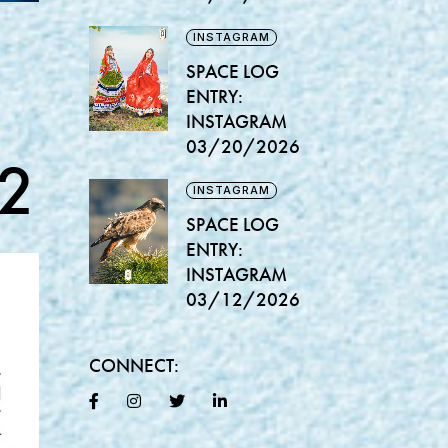
INSTAGRAM
SPACE LOG
ENTRY:
INSTAGRAM
03/20/2026
2
INSTAGRAM
SPACE LOG
ENTRY:
INSTAGRAM
03/12/2026
CONNECT:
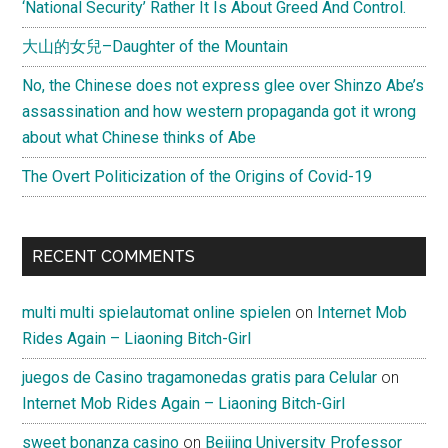
‘National Security’ Rather It Is About Greed And Control.
大山的女兒–Daughter of the Mountain
No, the Chinese does not express glee over Shinzo Abe’s
assassination and how western propaganda got it wrong
about what Chinese thinks of Abe
The Overt Politicization of the Origins of Covid-19
RECENT COMMENTS
multi multi spielautomat online spielen
on
Internet Mob
Rides Again – Liaoning Bitch-Girl
juegos de Casino tragamonedas gratis para Celular
on
Internet Mob Rides Again – Liaoning Bitch-Girl
sweet bonanza casino
on
Beijing University Professor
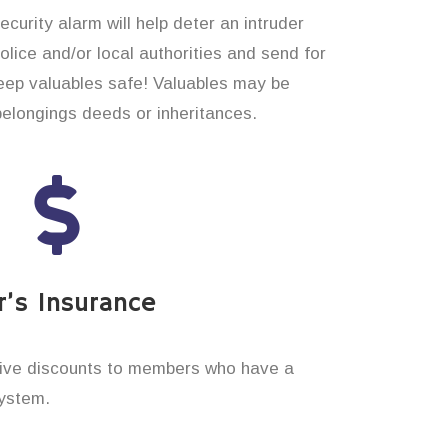
curity alarm will help deter an intruder
 police and/or local authorities and send for
eep valuables safe! Valuables may be
belongings deeds or inheritances.
’s Insurance
ive discounts to members who have a
system.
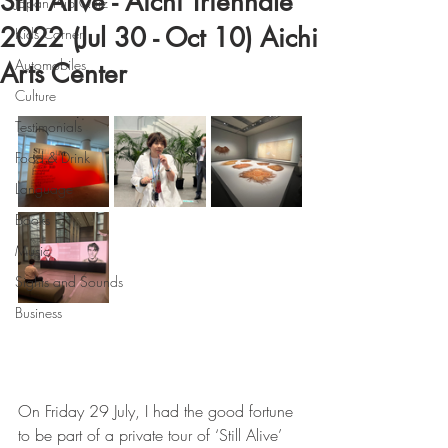
Still Alive - Aichi Triennale
Japan Pub Quiz
2022 (Jul 30 - Oct 10) Aichi
Kids Corner
Automobiles
Arts Center
Culture
Testimonials
Food & Drink
Language
Books
Music
Sights and Sounds
Business
On Friday 29 July, I had the good fortune 
to be part of a private tour of ‘Still Alive’ 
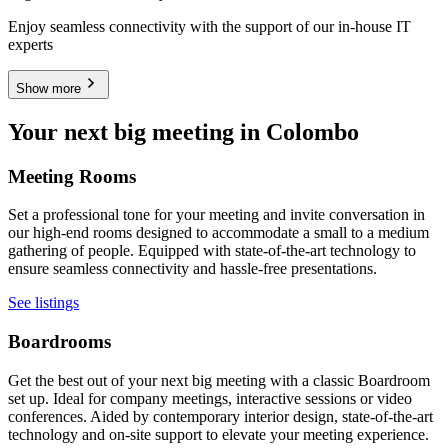
Enjoy seamless connectivity with the support of our in-house IT
experts
Show more
Your next big meeting in Colombo
Meeting Rooms
Set a professional tone for your meeting and invite conversation in
our high-end rooms designed to accommodate a small to a medium
gathering of people. Equipped with state-of-the-art technology to
ensure seamless connectivity and hassle-free presentations.
See listings
Boardrooms
Get the best out of your next big meeting with a classic Boardroom
set up. Ideal for company meetings, interactive sessions or video
conferences. Aided by contemporary interior design, state-of-the-art
technology and on-site support to elevate your meeting experience.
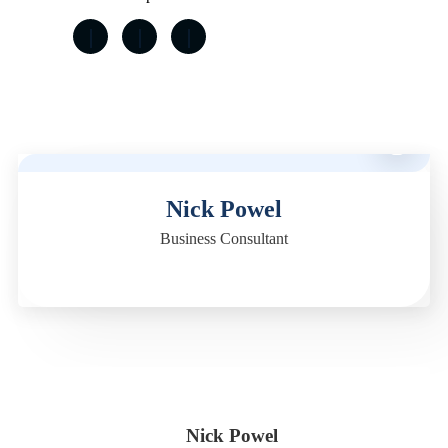
M
Nick Powel
Business Consultant
Nick Powel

##########

- Brief
Which lines contain "state"? Copy each of them from the listing.

- Expected output
gathering of people. Equipped with state-of-the-art technology to
conferences. Aided by contemporary interior design, state-of-the-art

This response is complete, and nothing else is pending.